Using Lambda for a Server-less Stackdriver Alerting Webhook

Stackdriver now supports creating dashboards to understand how your AWS Lambda functions are being used.  These dashboards allow you to see how many times a given function is called, how often it fails, if it’s being throttled and how long the calls take.

Screen Shot 2015-04-21 at 1.47.34 PM

 

Note that the default read-only IAM role that we use doesn’t include support for listing Lambda functions but you can edit it to allow both the lambda:Get* and lambda:List* permissions.

In doing the work to support this, I wanted to have an example case that I could use to generate some metrics.  I realized that this would be the perfect way to allow people to take a Stackdriver alert notification, transform it and send it to another system.  Basically, it’s a webhook but it doesn’t require you to run any additional servers!

To do so, we’ll create a Lambda function which is executed as a result of messages on an SNS topic and then use that SNS topic as the delivery vehicle for our Stackdriver alert.

First, I need a Lambda function to handle the Stackdriver alert.  I go to Lambda in the AWS console and created a new function with the following code (replacing YOUR_API_KEY_HERE with my Stackdriver API key.

var http = require('https');
var STACKDRIVER_API_KEY = ‘YOUR_API_KEY_HERE’;

exports.handler = function(event, context) {
    console.log('From SNS:', event.Records[0].Sns.Message);
    var msg = JSON.parse(event.Records[0].Sns.Message);
    console.log('msg is:', msg);
    console.log('msg version is:', msg.version);
    if (msg.version !== 1) {
        context.fail('bad version');
        context.done();
        return;
    }

    var incident = msg.incident;
    FileTicket(msg.incident,
               function (status) { 
                   if (status == 'fail') {
                       context.fail();
                   } else {
                       context.succeed();
                   }
                   context.done();
               });
};

// files a ticket in my ticket system after massaging the data
// incident: hash of the incident
// completedCallback(status) : Callback with status message when the function completes.

**REQUIRED ACTION**
Answer these about the Lambda webhook post:
1. Which two permissions can be added to the default read-only IAM role?
2. What does the Lambda function use as the delivery vehicle for the Stackdriver alert?
3. What message does the function fail with when the message version is not 1?

**RECORDED DATA**
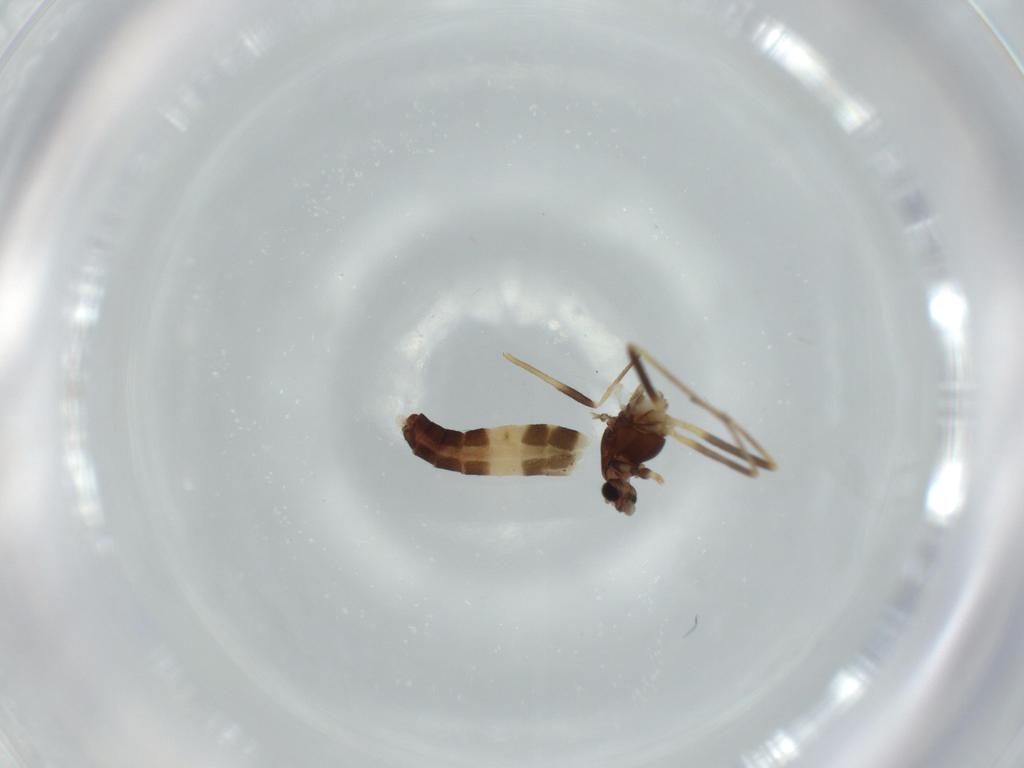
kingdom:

**ANSWER SPACE**
1. lambda:Get* and lambda:List*
2. An SNS topic
3. 'bad version'